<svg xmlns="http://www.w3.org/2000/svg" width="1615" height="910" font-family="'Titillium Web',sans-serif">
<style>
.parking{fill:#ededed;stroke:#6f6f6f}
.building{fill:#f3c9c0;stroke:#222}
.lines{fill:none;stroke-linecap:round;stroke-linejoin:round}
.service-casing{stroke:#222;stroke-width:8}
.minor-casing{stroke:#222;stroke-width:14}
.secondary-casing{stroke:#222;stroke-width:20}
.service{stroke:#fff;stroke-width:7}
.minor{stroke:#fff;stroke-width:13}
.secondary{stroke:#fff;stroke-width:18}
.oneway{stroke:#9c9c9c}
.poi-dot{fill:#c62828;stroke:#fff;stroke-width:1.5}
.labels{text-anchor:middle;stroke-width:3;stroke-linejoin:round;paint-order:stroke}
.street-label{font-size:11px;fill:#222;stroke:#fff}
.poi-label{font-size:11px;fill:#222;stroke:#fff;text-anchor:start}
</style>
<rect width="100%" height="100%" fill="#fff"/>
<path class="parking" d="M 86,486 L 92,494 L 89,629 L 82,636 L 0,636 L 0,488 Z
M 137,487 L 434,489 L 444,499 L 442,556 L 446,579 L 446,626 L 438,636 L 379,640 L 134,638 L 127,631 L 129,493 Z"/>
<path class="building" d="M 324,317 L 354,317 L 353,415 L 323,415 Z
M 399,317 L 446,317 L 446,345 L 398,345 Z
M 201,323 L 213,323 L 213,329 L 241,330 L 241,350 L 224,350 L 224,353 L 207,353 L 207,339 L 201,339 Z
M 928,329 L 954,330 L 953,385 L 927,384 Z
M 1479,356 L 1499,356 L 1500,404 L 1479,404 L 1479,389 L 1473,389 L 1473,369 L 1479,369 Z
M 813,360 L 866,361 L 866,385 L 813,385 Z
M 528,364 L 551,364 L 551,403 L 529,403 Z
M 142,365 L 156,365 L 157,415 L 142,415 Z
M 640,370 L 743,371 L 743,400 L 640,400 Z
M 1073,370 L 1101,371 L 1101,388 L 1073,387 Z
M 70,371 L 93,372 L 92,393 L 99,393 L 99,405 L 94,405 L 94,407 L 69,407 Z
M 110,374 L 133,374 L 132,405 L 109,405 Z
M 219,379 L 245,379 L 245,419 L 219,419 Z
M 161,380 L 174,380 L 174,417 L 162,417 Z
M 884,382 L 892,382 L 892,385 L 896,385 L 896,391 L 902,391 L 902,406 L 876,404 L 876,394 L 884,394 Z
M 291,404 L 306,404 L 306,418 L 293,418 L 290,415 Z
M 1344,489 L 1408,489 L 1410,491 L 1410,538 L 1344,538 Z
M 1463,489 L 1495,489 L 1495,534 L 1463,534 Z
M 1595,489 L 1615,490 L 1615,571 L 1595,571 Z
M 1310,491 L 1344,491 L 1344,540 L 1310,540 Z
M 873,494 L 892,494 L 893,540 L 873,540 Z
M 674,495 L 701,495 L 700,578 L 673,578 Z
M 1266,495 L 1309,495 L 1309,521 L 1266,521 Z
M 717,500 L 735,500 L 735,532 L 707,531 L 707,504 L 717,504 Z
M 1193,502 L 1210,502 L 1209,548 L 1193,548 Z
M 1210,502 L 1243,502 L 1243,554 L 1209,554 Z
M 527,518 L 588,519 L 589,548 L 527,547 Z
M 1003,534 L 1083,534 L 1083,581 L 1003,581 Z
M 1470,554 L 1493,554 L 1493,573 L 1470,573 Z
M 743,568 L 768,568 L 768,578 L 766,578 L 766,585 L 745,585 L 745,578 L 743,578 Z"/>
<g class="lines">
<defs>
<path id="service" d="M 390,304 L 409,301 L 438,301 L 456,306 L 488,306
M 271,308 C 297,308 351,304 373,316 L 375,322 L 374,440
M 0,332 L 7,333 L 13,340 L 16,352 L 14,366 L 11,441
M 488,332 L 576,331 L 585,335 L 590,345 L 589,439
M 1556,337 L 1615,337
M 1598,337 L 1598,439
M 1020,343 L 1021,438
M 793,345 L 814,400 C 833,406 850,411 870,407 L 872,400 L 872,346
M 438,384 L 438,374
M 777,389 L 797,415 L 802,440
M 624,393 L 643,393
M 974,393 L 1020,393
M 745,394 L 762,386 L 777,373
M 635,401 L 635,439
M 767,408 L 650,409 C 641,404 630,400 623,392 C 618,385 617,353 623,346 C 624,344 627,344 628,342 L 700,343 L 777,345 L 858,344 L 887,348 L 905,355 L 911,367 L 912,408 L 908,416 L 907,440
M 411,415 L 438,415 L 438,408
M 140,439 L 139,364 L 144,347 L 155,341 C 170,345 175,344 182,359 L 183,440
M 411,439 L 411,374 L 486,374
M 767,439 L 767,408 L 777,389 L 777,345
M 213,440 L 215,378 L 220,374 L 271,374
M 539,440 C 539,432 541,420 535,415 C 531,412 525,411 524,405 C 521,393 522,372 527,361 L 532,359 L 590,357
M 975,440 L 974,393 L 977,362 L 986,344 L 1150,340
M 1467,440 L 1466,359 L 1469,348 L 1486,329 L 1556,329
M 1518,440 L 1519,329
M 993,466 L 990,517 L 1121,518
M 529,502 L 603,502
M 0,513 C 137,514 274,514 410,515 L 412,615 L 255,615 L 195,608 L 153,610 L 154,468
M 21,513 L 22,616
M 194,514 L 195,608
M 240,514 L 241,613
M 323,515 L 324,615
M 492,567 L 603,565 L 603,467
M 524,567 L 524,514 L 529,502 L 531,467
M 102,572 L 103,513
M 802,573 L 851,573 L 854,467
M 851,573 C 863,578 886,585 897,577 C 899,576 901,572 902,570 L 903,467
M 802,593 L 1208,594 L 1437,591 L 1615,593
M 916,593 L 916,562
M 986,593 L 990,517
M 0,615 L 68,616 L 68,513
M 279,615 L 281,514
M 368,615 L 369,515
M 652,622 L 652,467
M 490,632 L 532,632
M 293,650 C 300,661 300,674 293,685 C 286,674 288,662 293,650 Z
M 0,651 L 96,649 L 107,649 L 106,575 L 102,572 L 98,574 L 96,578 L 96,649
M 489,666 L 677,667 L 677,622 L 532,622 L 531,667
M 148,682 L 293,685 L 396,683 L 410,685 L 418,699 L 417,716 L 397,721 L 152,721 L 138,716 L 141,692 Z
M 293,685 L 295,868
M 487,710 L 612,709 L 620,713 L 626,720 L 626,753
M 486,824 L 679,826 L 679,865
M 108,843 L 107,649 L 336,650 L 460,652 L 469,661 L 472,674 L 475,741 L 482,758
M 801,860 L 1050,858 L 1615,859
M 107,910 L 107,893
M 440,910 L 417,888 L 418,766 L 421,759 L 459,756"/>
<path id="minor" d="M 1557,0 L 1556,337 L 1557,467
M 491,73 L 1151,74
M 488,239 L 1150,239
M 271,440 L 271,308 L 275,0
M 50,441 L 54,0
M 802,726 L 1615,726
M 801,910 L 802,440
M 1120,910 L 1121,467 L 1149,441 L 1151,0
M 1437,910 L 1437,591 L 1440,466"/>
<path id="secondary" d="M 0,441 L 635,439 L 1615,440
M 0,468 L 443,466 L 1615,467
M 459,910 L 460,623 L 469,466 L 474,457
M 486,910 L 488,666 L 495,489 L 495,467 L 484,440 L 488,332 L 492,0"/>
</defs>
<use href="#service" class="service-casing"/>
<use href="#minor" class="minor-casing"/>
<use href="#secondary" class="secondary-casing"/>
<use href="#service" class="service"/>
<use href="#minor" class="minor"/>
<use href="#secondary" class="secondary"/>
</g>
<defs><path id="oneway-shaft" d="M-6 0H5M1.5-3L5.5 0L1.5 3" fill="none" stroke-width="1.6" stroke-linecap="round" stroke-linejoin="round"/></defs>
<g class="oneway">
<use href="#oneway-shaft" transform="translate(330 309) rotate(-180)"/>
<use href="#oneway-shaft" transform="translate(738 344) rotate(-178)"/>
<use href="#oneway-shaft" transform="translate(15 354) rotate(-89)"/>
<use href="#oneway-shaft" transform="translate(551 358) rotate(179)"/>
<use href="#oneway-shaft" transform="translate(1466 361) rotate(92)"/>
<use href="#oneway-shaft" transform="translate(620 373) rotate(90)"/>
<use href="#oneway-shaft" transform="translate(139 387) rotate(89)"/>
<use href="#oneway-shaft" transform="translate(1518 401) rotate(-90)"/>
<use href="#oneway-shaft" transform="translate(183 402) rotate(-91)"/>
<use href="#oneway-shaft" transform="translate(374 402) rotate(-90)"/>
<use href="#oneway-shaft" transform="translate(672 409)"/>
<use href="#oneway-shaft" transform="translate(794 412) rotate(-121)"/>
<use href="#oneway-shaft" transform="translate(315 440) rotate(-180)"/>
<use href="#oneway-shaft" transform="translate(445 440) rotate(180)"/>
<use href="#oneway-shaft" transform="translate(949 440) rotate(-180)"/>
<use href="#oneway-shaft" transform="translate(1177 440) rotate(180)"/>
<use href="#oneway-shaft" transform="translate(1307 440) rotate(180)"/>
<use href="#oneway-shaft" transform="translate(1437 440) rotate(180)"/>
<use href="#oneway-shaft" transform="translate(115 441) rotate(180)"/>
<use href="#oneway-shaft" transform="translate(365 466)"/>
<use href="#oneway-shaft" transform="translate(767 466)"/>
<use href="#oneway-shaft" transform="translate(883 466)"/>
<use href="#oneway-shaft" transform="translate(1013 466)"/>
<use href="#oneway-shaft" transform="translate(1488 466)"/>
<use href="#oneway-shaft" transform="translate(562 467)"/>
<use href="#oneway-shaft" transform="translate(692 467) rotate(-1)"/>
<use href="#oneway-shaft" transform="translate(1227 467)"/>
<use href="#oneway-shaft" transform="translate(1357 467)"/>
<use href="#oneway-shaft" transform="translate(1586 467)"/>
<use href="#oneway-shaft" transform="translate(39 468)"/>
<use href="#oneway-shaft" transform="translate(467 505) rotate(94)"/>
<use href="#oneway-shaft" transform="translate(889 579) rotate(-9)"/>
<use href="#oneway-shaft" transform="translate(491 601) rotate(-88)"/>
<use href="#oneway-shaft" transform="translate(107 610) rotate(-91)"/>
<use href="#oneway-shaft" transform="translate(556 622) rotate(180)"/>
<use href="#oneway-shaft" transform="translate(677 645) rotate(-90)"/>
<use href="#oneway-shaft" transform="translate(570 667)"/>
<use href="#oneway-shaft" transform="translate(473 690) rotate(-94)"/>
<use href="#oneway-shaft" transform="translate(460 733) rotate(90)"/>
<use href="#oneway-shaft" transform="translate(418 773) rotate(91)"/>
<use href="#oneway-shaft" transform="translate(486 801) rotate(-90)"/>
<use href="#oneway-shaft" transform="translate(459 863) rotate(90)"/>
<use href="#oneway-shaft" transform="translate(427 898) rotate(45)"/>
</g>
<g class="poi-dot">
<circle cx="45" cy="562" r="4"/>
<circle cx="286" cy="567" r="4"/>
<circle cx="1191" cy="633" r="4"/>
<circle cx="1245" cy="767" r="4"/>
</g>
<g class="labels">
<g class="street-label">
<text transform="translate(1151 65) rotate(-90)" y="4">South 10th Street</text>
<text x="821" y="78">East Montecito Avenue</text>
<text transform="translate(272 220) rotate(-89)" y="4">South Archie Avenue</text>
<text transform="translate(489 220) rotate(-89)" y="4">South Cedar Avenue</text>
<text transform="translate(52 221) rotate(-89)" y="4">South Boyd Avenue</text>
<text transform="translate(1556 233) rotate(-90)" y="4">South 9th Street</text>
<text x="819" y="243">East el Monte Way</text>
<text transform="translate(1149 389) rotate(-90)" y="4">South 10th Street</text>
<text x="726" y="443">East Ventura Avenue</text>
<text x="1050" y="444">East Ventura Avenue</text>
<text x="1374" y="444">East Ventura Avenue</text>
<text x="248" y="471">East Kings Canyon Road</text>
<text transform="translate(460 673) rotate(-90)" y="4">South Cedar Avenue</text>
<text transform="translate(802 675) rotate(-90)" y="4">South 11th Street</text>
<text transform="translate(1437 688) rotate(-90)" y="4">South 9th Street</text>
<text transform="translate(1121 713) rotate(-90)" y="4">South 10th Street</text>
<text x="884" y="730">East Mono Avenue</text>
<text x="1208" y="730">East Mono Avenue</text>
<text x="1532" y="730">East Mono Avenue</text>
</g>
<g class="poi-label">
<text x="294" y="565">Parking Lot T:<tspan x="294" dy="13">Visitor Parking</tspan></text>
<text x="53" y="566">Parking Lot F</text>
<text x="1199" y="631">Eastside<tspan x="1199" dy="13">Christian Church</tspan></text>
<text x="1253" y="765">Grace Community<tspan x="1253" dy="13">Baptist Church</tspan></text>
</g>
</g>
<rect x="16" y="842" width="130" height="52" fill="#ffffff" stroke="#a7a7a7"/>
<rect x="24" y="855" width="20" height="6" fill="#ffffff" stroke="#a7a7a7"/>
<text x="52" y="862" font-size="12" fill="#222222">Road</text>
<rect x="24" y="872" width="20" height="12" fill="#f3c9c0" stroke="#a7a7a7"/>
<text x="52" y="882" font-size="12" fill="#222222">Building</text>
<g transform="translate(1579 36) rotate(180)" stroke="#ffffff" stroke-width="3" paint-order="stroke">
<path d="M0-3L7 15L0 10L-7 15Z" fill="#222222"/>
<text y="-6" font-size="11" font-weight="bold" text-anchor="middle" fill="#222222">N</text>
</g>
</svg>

## Problem description
Only the lines from the one containing "M 767,439 L 767,408 L 777,389 L 777,345" through the one containing "M 487,710 L" are to be retyped, both boundary lines included, with no other material.

## Output for this exercise
M 767,439 L 767,408 L 777,389 L 777,345
M 213,440 L 215,378 L 220,374 L 271,374
M 539,440 C 539,432 541,420 535,415 C 531,412 525,411 524,405 C 521,393 522,372 527,361 L 532,359 L 590,357
M 975,440 L 974,393 L 977,362 L 986,344 L 1150,340
M 1467,440 L 1466,359 L 1469,348 L 1486,329 L 1556,329
M 1518,440 L 1519,329
M 993,466 L 990,517 L 1121,518
M 529,502 L 603,502
M 0,513 C 137,514 274,514 410,515 L 412,615 L 255,615 L 195,608 L 153,610 L 154,468
M 21,513 L 22,616
M 194,514 L 195,608
M 240,514 L 241,613
M 323,515 L 324,615
M 492,567 L 603,565 L 603,467
M 524,567 L 524,514 L 529,502 L 531,467
M 102,572 L 103,513
M 802,573 L 851,573 L 854,467
M 851,573 C 863,578 886,585 897,577 C 899,576 901,572 902,570 L 903,467
M 802,593 L 1208,594 L 1437,591 L 1615,593
M 916,593 L 916,562
M 986,593 L 990,517
M 0,615 L 68,616 L 68,513
M 279,615 L 281,514
M 368,615 L 369,515
M 652,622 L 652,467
M 490,632 L 532,632
M 293,650 C 300,661 300,674 293,685 C 286,674 288,662 293,650 Z
M 0,651 L 96,649 L 107,649 L 106,575 L 102,572 L 98,574 L 96,578 L 96,649
M 489,666 L 677,667 L 677,622 L 532,622 L 531,667
M 148,682 L 293,685 L 396,683 L 410,685 L 418,699 L 417,716 L 397,721 L 152,721 L 138,716 L 141,692 Z
M 293,685 L 295,868
M 487,710 L 612,709 L 620,713 L 626,720 L 626,753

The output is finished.